Dicono sia meglio avere “pochi amici, ma buoni”, eppure io ho la fortuna, il
piacere e l’onore di poter contare sempre sull’aiuto di “tanti amici e buoni”:
gli amici di vecchia data con cui ho ricordi di ogni genere e gli amici di
Maturità, coloro che, dai tempi del Liceo, mi fanno dire ogni giorno che non
ho perso un anno, bensì l’ho guadagnato. Un ringraziamento speciale va
quindi ai miei “Amici Storici”, con cui sono cresciuto fin da quando avevo 14
anni e con cui spero di continuare a condividere serate da raccontare, viaggi,
avventure e sogni; e agli amici de “La Family”, una compagnia “vecchio
stile” in cui, nonostante le dimensioni, ho un legame splendido con tutti, si
parla di ogni cosa, ci si sostiene a vicenda e si vivono momenti
indimenticabili che mi fanno credere e sperare che saremo sempre così: uniti
e mai domi.
Questa tesi voglio dedicarla anche ai miei colleghi universitari, affinché non
perdano mai la determinazione per conseguire i risultati e la voglia di
festeggiarli; ad Alessandro, l’amico che mi ha reso sicuro nell’affrontare il
mio percorso, e con cui ho condiviso, fianco a fianco, come due cavalli
Mustang, la corsa verso un obiettivo ambizioso: la “laurea lampo”; a Matteo,
nome d’arte “Arte”, uno degli amici storici, che seguendo il mio consiglio di
iscriversi a questo corso, ha condiviso con me quest’ultimo anno universitario
fra battibecchi, risate e festeggiamenti; ai miei colleghi del secondo anno con
il quale ho condiviso soprattutto il primo anno ed alcuni degli ultimi esami; e
ai miei colleghi del terzo, in particolare ad Arianna, Giulia, Paola, Sonia,
Jonathan e Matteo, con i quali ho condiviso i momenti della stesura della tesi
e tutti gli imprevisti universitari che accadono sempre, al fine di rendere il
tutto più rischioso, adrenalinico e, forse, per certi versi, stimolante.

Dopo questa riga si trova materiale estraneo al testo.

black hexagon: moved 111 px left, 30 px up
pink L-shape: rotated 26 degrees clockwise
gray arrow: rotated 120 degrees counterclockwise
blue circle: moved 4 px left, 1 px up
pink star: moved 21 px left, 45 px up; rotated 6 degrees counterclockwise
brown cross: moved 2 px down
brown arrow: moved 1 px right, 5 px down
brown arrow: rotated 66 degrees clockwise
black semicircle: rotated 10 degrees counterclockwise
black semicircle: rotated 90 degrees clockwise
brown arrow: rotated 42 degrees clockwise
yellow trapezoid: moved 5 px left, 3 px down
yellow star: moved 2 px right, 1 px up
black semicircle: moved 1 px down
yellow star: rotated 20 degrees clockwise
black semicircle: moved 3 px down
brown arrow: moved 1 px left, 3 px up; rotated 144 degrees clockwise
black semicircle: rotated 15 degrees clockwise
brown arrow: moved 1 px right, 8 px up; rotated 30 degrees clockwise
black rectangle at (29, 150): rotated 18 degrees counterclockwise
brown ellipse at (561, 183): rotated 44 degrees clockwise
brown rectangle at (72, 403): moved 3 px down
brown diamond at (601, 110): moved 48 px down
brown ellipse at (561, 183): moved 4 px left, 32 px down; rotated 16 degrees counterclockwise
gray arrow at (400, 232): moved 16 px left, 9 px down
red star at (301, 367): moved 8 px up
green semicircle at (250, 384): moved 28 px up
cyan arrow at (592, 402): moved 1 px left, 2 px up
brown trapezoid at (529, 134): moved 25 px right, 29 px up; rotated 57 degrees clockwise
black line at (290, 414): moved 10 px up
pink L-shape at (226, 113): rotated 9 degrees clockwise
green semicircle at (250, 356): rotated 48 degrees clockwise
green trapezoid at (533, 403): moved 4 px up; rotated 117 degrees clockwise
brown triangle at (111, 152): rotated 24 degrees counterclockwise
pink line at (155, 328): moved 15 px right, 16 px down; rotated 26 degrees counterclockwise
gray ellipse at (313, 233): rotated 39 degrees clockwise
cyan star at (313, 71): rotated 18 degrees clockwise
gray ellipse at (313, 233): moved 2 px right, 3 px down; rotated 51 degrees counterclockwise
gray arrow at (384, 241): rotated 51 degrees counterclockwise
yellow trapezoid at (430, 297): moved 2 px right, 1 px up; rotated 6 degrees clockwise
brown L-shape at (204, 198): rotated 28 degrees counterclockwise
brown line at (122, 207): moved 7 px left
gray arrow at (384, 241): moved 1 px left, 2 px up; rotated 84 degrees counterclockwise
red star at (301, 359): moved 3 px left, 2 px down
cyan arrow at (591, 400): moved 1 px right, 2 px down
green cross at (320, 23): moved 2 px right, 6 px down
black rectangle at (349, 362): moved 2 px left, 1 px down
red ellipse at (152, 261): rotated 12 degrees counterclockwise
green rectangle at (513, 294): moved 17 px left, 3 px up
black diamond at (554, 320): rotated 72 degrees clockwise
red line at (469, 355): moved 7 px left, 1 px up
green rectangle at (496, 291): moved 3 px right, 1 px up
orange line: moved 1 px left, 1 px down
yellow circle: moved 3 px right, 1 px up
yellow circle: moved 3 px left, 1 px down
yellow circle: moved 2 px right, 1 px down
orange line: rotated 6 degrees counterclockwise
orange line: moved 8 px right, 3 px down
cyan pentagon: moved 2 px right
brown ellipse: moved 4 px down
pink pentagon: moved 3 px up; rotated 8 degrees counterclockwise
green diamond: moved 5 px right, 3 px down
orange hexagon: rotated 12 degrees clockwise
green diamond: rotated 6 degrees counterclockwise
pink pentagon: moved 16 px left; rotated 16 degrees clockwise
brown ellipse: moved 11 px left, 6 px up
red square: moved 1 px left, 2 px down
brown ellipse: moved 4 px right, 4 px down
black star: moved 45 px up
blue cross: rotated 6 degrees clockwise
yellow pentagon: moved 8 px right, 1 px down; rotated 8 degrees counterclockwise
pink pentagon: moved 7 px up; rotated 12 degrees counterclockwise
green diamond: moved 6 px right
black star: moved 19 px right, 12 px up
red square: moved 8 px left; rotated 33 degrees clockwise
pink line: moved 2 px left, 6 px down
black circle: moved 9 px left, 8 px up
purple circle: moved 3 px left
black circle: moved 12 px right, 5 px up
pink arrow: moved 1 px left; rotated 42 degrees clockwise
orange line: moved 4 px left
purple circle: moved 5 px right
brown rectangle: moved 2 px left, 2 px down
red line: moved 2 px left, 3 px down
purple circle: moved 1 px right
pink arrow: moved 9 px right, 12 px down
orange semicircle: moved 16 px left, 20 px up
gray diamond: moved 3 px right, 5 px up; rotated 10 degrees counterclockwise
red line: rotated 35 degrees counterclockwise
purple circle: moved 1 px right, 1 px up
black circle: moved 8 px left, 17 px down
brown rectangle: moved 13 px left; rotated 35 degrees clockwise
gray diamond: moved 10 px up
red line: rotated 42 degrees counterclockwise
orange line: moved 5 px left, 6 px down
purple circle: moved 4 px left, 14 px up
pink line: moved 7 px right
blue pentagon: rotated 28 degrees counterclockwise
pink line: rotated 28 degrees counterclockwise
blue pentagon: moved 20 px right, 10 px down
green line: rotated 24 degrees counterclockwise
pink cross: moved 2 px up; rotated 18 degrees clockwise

Se “i legami visibili” sono quelli di cui ho scritto sopra, voglio dedicare la
mia tesi anche “ai legami invisibili”, ovvero alle persone che mi sono state
care ed ora vivono lassù, coloro che porto nel cuore, che se alzo gli occhi al
cielo so che stanno badando a me, e grazie ai quali mi ricordo sempre che per
vivere la vita al meglio, bisogna essere “Duri, Aggressivi e Determinati”.